Der Sprung ins kalte Wasser ist Teil des Lehrkonzepts von Grossmann und Poveda. «Wir glauben, dass die Studierenden mehr lernen, wenn sie ihren Weg selbst suchen müssen und dabei auch Fehler machen», erklärt er. Er sieht sich als Coach, der die Studierenden motiviert und ihnen zeigt, dass es auch weitergeht, wenn sie gegen eine Wand laufen. An strategisch geschickten Punkten im Arbeitsprozess geben er und seine Unterrichtspartnerin Natalia Zajac fachliche Inputs, die die Studierenden in ihrem Lernprozess unterstützen. Mit jeder Gruppe treffen sie sich zudem für sogenannte Progress Reports, wo die Studierenden den Stand ihrer Arbeit präsentieren und Fragen stellen können.
Eine Schwierigkeit für die Studierenden war beispielsweise das Erlernen von neuen Programmen wie dem Interactive Genome Viewer, den sie benötigten, um die Änderungen in der DNA auszuwerten. «Da versuchten wir uns gegenseitig zu helfen», erzählt Misiek. Grossmann und Zajac erstellten ebenfalls eine Whatsapp-Gruppe, über welche Studierende und Dozierende kommunizieren können. Dort teilen die Studierenden interessante Paper und wertvolle Tipps und Tricks. «So funktioniert Forschung heute: interaktiv und kollaborativ», sagt Grossmann.
Die Kursleitung lässt den Studierenden ebenfalls viel Spielraum in der Arbeitsorganisation: Es gibt nur wenige fixe Termine, meist arbeiten die Gruppen frei zu Hause, auf dem Campus oder in den Räumen des FGCZs. Diese Selbstorganisation hat Misiek am Kurs besonders gefallen: «Ich habe dabei mehr über meine eigene Arbeitsweise gelernt», sagt sie. An Inputs und Besprechungen können die Studierenden in persona oder über Zoom teilnehmen. «Da wir den Kurs während Corona entwickelt haben, funktioniert diese hybride Mischung gut», erklärt Grossmann.

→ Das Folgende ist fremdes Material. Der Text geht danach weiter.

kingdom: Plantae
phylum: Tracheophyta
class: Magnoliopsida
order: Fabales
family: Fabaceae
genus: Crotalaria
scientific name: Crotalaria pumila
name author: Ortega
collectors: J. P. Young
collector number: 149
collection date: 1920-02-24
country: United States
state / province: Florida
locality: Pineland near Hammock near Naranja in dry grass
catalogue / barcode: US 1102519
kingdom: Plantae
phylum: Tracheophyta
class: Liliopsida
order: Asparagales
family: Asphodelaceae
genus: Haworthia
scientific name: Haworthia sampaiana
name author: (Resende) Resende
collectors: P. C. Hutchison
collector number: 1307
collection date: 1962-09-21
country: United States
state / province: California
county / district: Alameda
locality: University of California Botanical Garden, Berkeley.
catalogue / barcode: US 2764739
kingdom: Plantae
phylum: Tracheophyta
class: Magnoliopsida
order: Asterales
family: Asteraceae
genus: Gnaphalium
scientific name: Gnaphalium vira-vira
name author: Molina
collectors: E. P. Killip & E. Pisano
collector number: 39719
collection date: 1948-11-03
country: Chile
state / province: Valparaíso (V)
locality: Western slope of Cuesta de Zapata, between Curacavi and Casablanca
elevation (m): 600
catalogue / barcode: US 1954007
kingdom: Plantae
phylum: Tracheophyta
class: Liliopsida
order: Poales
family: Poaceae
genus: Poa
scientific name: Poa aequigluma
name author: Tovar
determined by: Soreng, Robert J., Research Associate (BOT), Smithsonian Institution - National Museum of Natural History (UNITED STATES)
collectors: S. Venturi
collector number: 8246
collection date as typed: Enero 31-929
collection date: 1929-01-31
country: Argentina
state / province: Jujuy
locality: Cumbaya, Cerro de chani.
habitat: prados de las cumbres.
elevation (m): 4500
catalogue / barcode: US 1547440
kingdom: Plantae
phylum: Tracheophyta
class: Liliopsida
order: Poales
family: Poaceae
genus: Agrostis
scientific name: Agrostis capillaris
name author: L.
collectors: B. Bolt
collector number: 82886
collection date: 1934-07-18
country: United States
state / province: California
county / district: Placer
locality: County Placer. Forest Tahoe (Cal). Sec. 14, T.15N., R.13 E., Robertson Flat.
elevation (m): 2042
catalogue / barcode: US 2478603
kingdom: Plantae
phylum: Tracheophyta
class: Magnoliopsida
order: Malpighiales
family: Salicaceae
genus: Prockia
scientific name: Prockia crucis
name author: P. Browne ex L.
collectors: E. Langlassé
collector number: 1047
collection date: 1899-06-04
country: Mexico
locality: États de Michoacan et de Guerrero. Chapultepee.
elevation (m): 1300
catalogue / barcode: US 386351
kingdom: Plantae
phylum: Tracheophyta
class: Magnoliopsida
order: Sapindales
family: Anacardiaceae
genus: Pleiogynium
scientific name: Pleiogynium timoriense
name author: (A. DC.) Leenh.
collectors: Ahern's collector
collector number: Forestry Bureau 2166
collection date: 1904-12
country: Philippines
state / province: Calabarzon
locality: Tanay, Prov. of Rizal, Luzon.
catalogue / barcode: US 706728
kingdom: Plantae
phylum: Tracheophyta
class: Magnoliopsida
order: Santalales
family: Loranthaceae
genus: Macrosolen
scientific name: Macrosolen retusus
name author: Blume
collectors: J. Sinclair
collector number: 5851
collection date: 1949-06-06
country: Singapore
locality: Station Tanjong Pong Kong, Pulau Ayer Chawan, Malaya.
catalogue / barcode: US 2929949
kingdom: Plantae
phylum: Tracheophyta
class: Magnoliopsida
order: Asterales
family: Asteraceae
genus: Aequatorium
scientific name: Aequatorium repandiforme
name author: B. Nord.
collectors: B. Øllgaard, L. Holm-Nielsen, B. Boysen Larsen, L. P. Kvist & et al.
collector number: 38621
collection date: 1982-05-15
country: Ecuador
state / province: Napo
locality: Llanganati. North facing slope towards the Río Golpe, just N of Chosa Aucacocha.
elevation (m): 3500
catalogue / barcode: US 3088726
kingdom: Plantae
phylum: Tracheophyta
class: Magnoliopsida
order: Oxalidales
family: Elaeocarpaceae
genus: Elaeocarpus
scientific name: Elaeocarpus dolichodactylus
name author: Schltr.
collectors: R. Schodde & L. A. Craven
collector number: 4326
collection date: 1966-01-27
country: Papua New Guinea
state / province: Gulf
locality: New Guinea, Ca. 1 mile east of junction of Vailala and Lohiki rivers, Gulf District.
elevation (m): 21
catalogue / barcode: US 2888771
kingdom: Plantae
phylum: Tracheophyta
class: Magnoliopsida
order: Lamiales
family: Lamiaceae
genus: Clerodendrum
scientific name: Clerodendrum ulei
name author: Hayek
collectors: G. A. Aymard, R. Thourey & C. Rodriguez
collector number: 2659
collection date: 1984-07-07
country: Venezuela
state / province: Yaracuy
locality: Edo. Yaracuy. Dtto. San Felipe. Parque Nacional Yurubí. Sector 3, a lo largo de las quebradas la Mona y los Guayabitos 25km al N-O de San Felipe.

Am Ende des Blockkurses erwartet er aber konkrete Resultate: Die Studierenden schreiben ein Abstract und präsentieren ihre Ergebnisse mit Hilfe eines Posters an einem Minisymposium, wo Kümmerli und sein Doktorand kritische Fragen stellen. Dieses Setting hat Grossmann wiederum der Forschung abgeschaut, wo es üblich ist, dass man sein Forschungsthema an Konferenzen mit Abstracts und Postern präsentiert. «Der Spirit ist wie in einer Forschungsgruppe mit verschiedenen Doktoranden, die an einer übergeordneten Frage arbeiten», erzählt er.
Grossmann hat den Blockkurs bisher drei Mal durchgeführt. «Jeder Jahrgang hat wieder neue Forschungsfragen bearbeitet», erzählt er fasziniert. Dabei gab es auch wegweisende Entdeckungen: Eine Studierendengruppe hat herausgefunden, dass einige Staphylokokken in Kontakt mit dem Extrakt die Produktion eines Proteins stoppen, das Aminosäuren in die Zelle importiert.
«Wir gehen davon aus, dass die Pseudomonas die Aminosäure Selenocystein in den Extrakt abgegeben haben und diese für Staphylokokken toxisch wirkt», erklärt Grossmann. Schalten Staphylokokken den Aminosäure-Importer ab, kann die toxische Substanz nicht in ihre Zelle gelangen.
Um die These zu überprüfen, führen die Kursleitenden nun Folgeexperimente durch. «Mit den neuen Daten können wir den Kurs noch spannender machen», sagt er. Die Chance, dass diese Erkenntnisse dereinst zu einer konkreten Behandlung von Staphylokokken-Infektionen beitragen könnten, schätzt er als gering ein. «Es lassen sich jedoch wunderbar Parallelen zwischen der Evolution der Staphylokokken und den Corona-Mutationen ziehen», erklärt er. Am letzten Tag des Kurses hat er daher einen Hackathon aufgegleist, bei dem die Studierenden möglichst viel über die damals neue Omikron-Variante herausfinden mussten. Wenn Grossmann erzählt, wird klar, was ihn selbst motiviert: Zu erleben, wie die Studierenden eigenständig in eine Materie eintauchen und schliesslich fachkundig und kompetent auftreten.